Background Fields Meet the Heat Kernel: Gauge Invariance and RGEs without diagrams

TL;DR

This paper presents a novel method combining the Heat Kernel and Background Field techniques to compute gauge-invariant quantities like RGEs without relying on diagrammatic methods, validated on Standard Model examples.

Contribution

It introduces a background-field-based approach for calculating gauge-invariant RG quantities directly from background dynamics, avoiding traditional diagram calculations.

Findings

Successfully computes gauge-invariant beta functions and anomalous dimensions.

Demonstrates the method on Scalar QED, Yukawa theory, and Standard Model bosonic sector.
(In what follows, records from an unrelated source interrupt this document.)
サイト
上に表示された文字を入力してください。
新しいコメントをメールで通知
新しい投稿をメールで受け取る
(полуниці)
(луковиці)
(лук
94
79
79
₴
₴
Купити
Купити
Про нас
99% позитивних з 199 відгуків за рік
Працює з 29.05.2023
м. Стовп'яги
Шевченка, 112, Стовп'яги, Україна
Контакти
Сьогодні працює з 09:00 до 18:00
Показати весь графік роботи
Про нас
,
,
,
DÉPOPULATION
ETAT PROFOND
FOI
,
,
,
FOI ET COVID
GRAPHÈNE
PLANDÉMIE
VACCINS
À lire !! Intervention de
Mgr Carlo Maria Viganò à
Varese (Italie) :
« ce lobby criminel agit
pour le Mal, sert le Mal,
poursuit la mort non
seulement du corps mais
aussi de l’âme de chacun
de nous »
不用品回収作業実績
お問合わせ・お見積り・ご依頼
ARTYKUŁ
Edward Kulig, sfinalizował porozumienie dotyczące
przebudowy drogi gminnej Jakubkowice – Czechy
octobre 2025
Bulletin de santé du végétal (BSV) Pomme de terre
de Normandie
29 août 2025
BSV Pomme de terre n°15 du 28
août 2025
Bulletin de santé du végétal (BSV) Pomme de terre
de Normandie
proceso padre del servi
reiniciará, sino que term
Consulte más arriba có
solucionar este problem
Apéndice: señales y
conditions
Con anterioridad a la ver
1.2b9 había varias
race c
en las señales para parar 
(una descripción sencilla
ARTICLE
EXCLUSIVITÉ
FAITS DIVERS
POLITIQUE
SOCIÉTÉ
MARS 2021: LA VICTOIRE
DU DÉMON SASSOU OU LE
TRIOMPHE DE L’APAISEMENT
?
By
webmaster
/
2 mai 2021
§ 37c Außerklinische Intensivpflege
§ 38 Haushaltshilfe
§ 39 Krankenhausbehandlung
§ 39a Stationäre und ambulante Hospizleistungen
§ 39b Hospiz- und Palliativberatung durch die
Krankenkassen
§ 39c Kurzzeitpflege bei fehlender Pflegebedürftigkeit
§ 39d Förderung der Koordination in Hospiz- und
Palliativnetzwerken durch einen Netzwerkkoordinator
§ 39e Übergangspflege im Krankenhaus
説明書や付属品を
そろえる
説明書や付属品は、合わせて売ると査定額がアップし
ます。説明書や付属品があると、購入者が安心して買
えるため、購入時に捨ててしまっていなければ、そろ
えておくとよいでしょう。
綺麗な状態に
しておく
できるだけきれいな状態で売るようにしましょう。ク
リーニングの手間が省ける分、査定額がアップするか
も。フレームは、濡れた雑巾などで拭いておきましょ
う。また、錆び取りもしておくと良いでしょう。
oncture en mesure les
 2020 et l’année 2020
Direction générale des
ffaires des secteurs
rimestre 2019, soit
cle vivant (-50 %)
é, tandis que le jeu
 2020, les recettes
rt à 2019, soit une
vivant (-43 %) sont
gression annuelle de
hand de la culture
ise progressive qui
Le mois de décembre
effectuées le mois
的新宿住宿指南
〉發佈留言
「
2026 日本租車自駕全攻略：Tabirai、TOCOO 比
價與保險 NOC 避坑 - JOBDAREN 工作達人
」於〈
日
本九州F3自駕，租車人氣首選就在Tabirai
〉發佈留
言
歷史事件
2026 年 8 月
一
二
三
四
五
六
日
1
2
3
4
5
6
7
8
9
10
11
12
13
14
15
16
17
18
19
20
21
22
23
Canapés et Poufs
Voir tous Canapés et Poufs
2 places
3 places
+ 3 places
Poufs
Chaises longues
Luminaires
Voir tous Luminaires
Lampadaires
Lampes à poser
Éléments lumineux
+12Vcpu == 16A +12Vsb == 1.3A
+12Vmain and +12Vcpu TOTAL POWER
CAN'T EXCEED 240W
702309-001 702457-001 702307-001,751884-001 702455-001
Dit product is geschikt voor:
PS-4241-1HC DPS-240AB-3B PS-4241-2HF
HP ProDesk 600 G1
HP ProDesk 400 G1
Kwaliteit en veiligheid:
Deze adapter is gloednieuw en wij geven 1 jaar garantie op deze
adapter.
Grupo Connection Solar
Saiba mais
Ensures gauge-parameter independence when background fields are on-shell.

Abstract

We introduce a new method that exploits the combination of the Heat Kernel (HK) and Background Field Method to compute gauge-invariant and gauge parameter-independent quantities such as the effective potential, anomalous dimensions, and renormalization group equations. In contrast to currently employed techniques, these results are obtained exclusively from the dynamics of the background fields, without relying on supplementary input from, e.g., traditional diagrammatic calculations. This is achieved by a consistent treatment of open and closed derivatives in the HK expansions. In this way, we compute the standard quantities such as $\beta$ functions and their gauge-parameter independence when background fields are on-shell. We demonstrate this formalism for instructive examples such as Scalar QED and Yukawa theory. Full results for the bosonic part of the Standard Model provide further validation of our approach.